The same 115 patients got two scans, and the newer one declared most of the "ineligible" group eligible for treatment after all.

That is the finding of a retrospective study published online June 12 in Neuroendocrinology ↗. All 115 had well-differentiated neuroendocrine tumors of the gut and pancreas, the slow-growing cancers that often need a specialized therapy because they spread quietly and resist ordinary chemo. The two scans disagreed on who qualified for that therapy. The disagreement ran almost entirely in one direction.

The therapy, and the gate in front of it

The treatment is peptide receptor radionuclide therapy, or PRRT. The peptide is a lab-made copy of the hormone somatostatin, re-engineered to carry a radioactive atom of lutetium-177. Neuroendocrine tumors tend to stud their surface with somatostatin receptors, so the peptide homes to the tumor and irradiates it from the inside. Sold as Lutathera, it is the same class of "radioactive peptide" the platform covered on June 4, when a single-center study ↗ found it worked in tumor subtypes the big trials skipped.

To qualify, a patient's tumor has to light up brightly enough on a scan that detects those same receptors. The brightness gets graded on the Krenning score, a 0 to 4 scale. The pivotal trials set the bar there: NETTER-1 used Krenning of at least 2, the stricter NETTER-2 used at least 3.

The catch is that there is more than one scan, and they do not light tumors up equally.
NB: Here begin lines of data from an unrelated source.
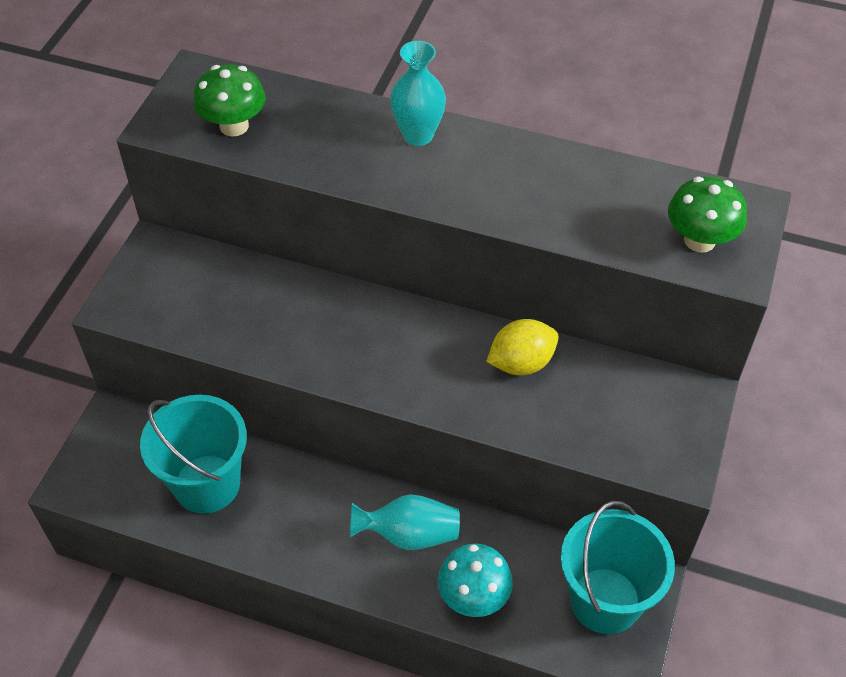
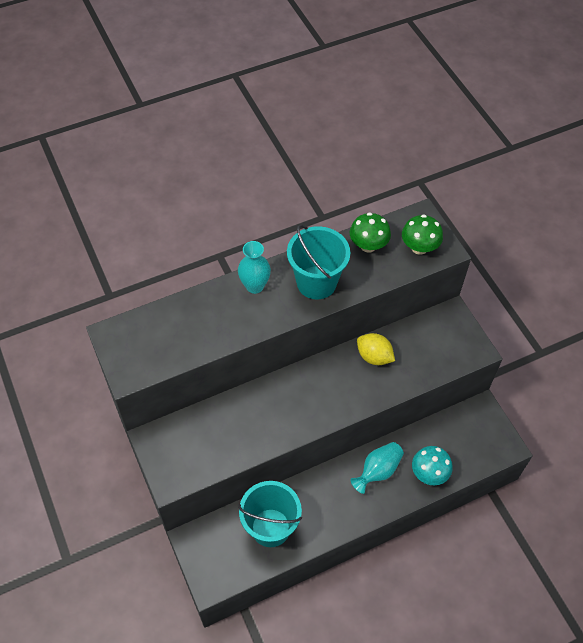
camera: 45 degrees left, 5 degrees up
(234, 126) = (165, 347): green mushroom -> green mushroom (368, 245)
(521, 363) = (374, 356): yellow lemon -> yellow lemon turned 75 degrees counterclockwise
(605, 600) = (476, 429): turquoise bucket -> turquoise bucket (316, 282)

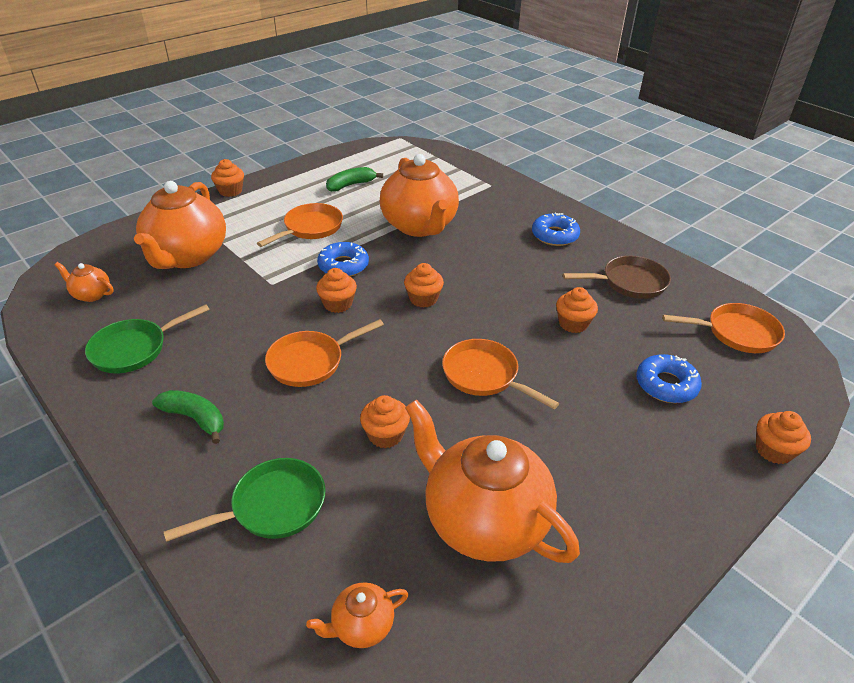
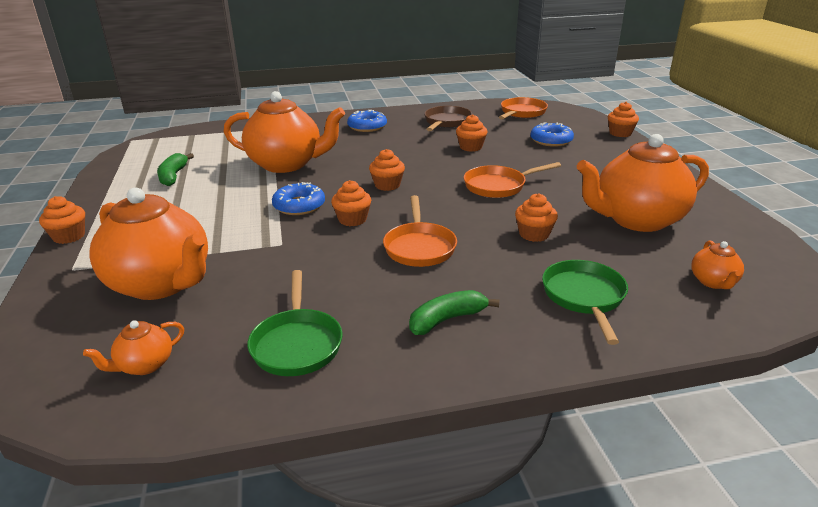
camera: 60 degrees left, 10 degrees down
(310, 228) = (216, 208): orange pan -> none

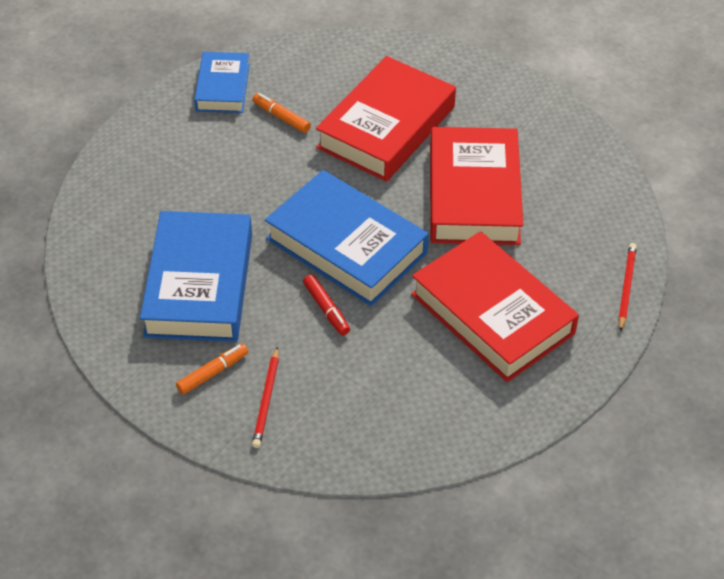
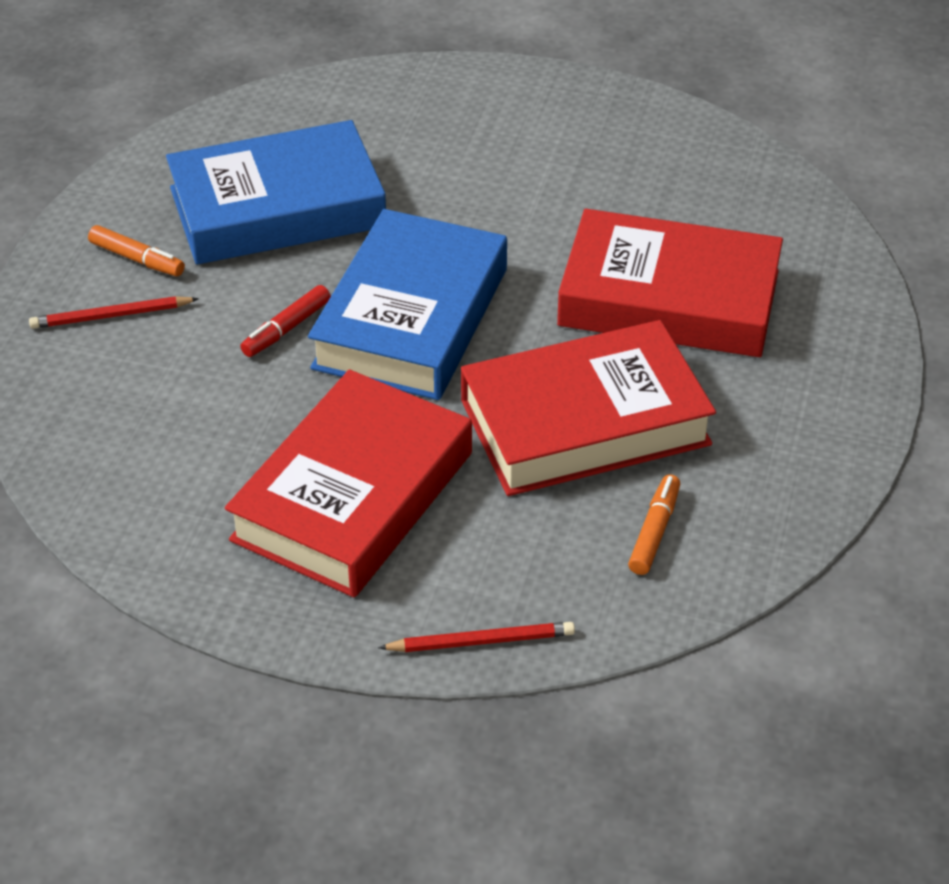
camera: 70 degrees right, 5 degrees down
(223, 87) = (645, 128): blue book -> none
(281, 117) = (622, 195): orange marker -> orange marker (654, 531)

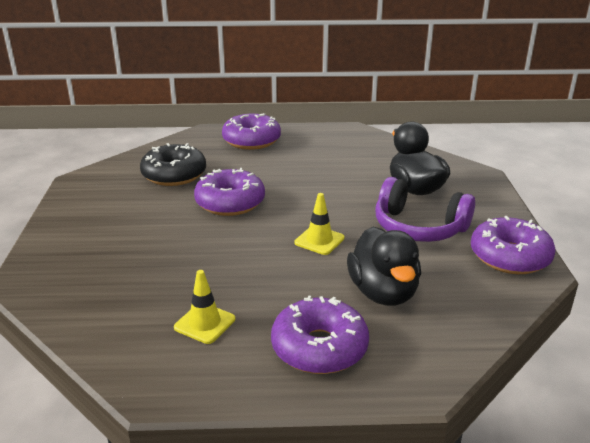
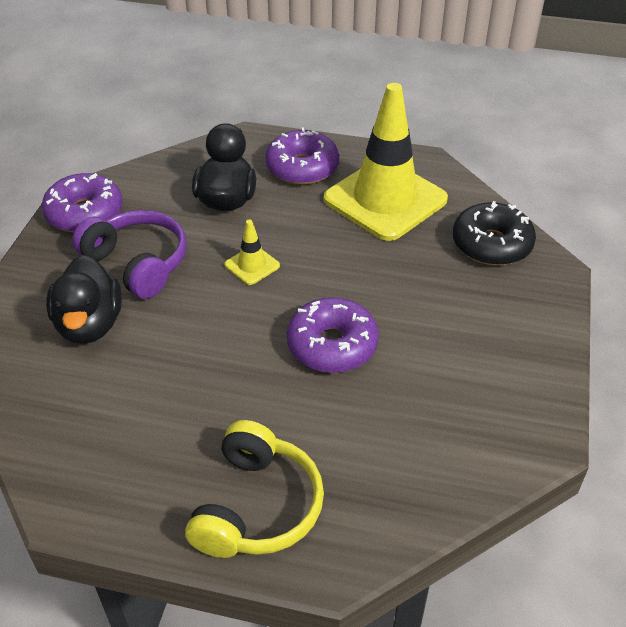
camera: 165 degrees left, 15 degrees up
(174, 175) = (401, 425): black donut -> black donut (491, 244)
(205, 323) = (385, 199): yellow traffic cone -> yellow traffic cone, size x2.42
(251, 140) = (257, 507): purple donut -> yellow headphones

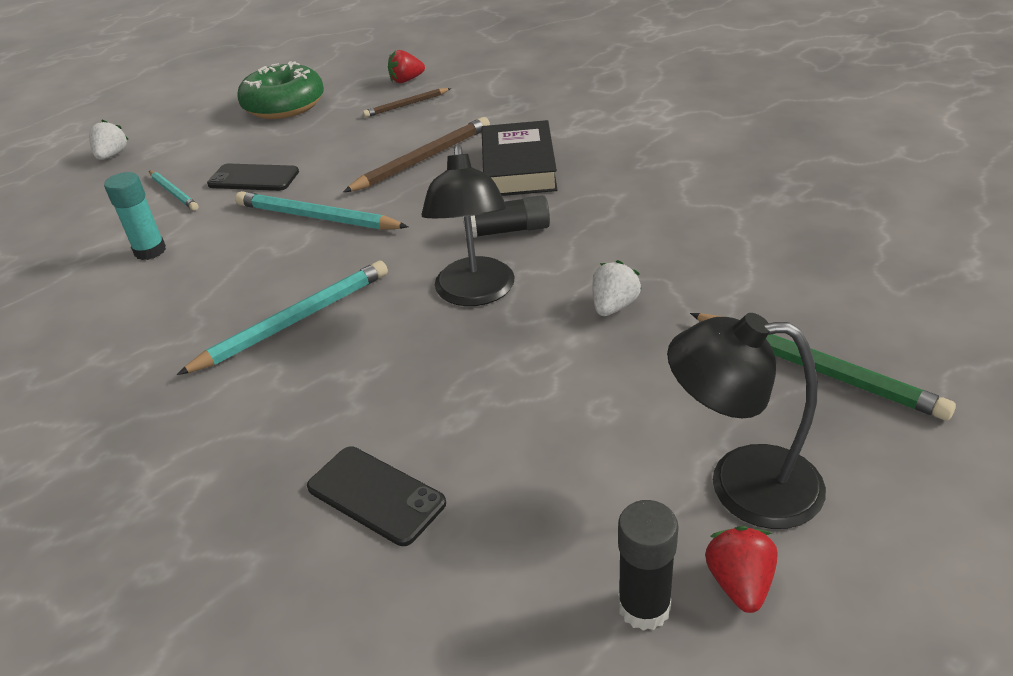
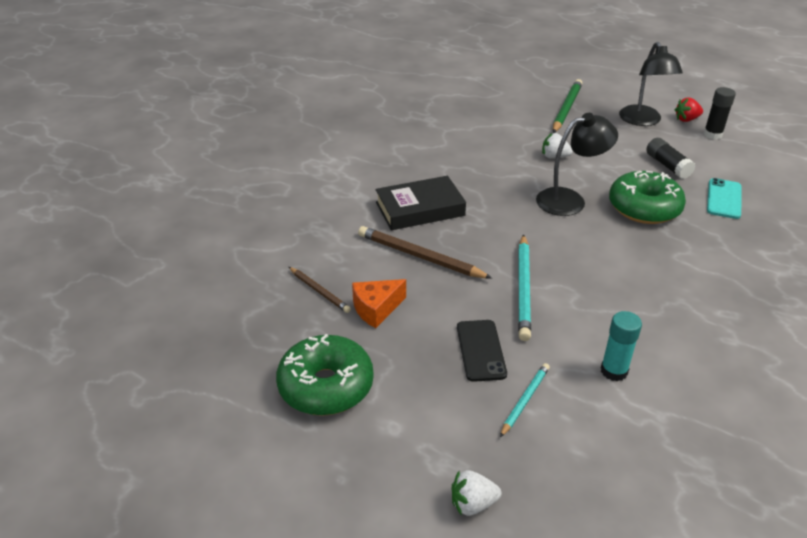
camera: 110 degrees left, 0 degrees up
(294, 321) = (637, 261): turquoise pencil -> none
(358, 130) = (376, 309): none -> orange cheese
(376, 495) = (724, 199): black phone -> turquoise phone
(406, 80) = (261, 306): red strawberry -> none
(410, 370) = (644, 208): none -> green donut
(507, 230) = (501, 200): black glue stick -> black glue stick (667, 166)

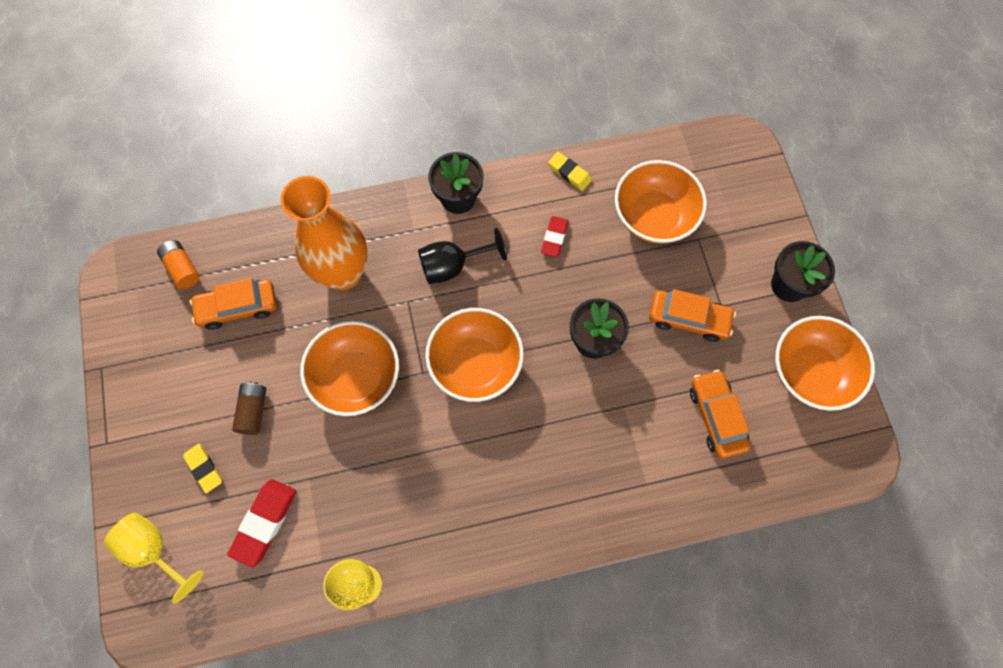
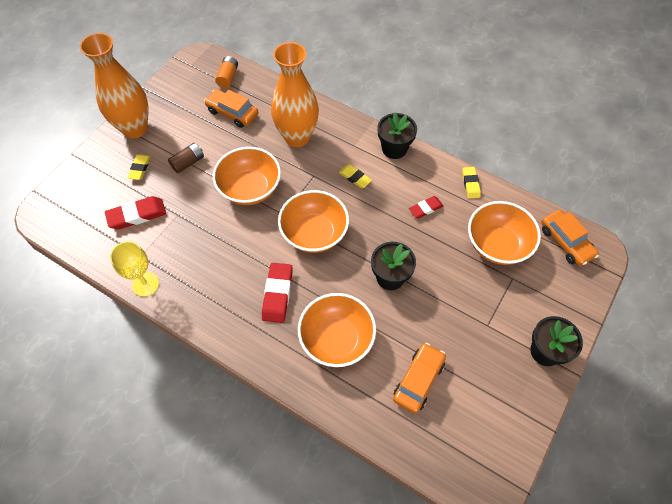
camera: 45 degrees right, 10 degrees down
(140, 428) = (135, 128): none -> orange vase
(154, 550) = (81, 183): yellow goblet -> none
(452, 266) = (355, 178): black goblet -> yellow eraser
(507, 461) = (277, 294): none -> red eraser
(688, 319) = (459, 314): orange car -> orange car (566, 242)
(810, 372) = (506, 411): orange bowl -> orange bowl (336, 339)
A brighter scan, a higher score

The older method is [111In]octreotide scintigraphy, a planar gamma-camera image built on a radiolabeled version of octreotide ↗, the somatostatin-mimicking drug. The newer method is [68Ga]DOTATOC PET, a positron scan that is simply more sensitive. Point both at the same tumor and the PET image reads brighter, which pushes the Krenning score up.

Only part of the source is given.